# INPUT
----------------------------------------
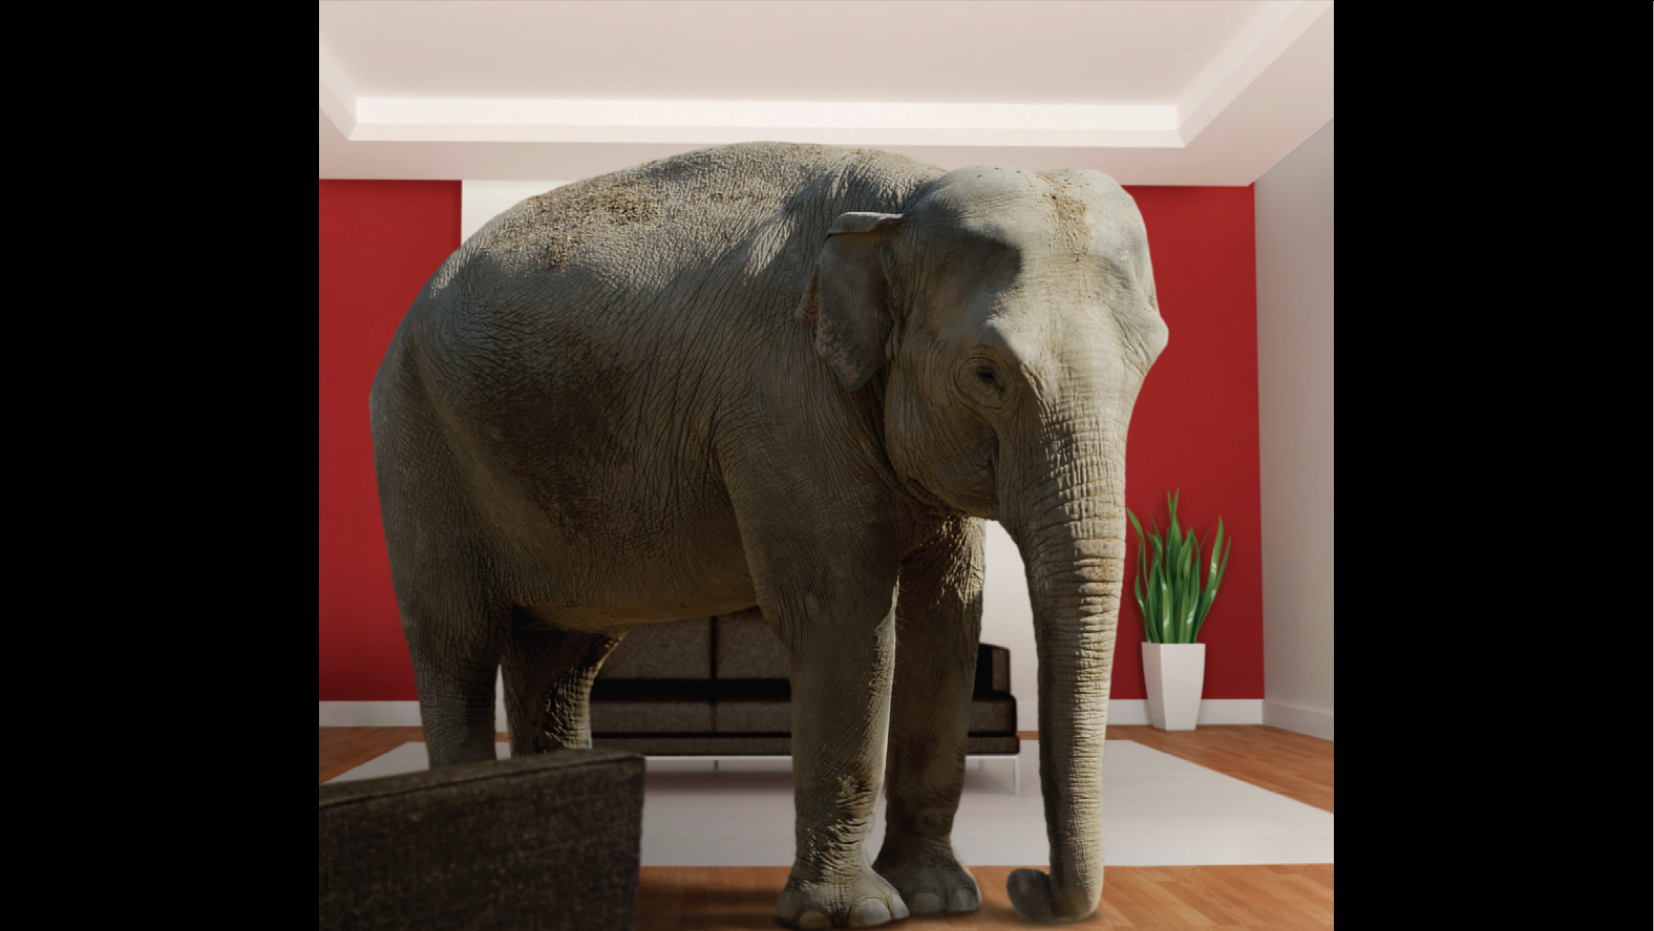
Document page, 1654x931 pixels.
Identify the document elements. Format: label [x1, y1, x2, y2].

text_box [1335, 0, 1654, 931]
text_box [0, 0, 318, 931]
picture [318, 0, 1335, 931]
----------------------------------------
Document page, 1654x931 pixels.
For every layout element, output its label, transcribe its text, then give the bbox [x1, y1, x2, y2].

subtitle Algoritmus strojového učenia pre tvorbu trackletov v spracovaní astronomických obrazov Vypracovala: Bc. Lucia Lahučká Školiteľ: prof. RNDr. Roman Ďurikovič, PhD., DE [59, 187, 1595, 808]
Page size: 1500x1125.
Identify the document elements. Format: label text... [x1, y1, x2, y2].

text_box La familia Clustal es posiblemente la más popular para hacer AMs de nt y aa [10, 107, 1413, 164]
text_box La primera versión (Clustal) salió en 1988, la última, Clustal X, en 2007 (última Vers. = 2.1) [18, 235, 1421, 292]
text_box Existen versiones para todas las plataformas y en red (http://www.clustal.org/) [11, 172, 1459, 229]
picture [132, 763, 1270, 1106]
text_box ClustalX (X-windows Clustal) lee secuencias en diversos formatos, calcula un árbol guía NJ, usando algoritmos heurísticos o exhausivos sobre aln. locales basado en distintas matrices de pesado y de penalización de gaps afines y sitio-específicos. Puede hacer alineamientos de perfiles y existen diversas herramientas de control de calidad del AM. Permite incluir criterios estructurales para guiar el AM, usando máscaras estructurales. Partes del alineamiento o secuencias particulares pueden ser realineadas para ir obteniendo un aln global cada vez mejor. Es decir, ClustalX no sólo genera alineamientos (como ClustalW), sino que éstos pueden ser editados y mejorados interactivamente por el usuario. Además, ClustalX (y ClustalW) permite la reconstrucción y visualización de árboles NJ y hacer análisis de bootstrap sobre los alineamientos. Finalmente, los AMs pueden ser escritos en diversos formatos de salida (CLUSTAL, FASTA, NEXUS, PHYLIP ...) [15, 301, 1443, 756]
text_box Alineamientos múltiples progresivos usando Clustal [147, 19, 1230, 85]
----------------------------------------
Reproduce, unchanged, the part of the records above that opens with the line containing "Page size: 1500x1125." and closes with the line containing "picture [132, 763, 1270, 1106]", including both of those lines.

# FULL SOLUTION
Page size: 1500x1125.
Identify the document elements. Format: label text... [x1, y1, x2, y2].

text_box La familia Clustal es posiblemente la más popular para hacer AMs de nt y aa [10, 107, 1413, 164]
text_box La primera versión (Clustal) salió en 1988, la última, Clustal X, en 2007 (última Vers. = 2.1) [18, 235, 1421, 292]
text_box Existen versiones para todas las plataformas y en red (http://www.clustal.org/) [11, 172, 1459, 229]
picture [132, 763, 1270, 1106]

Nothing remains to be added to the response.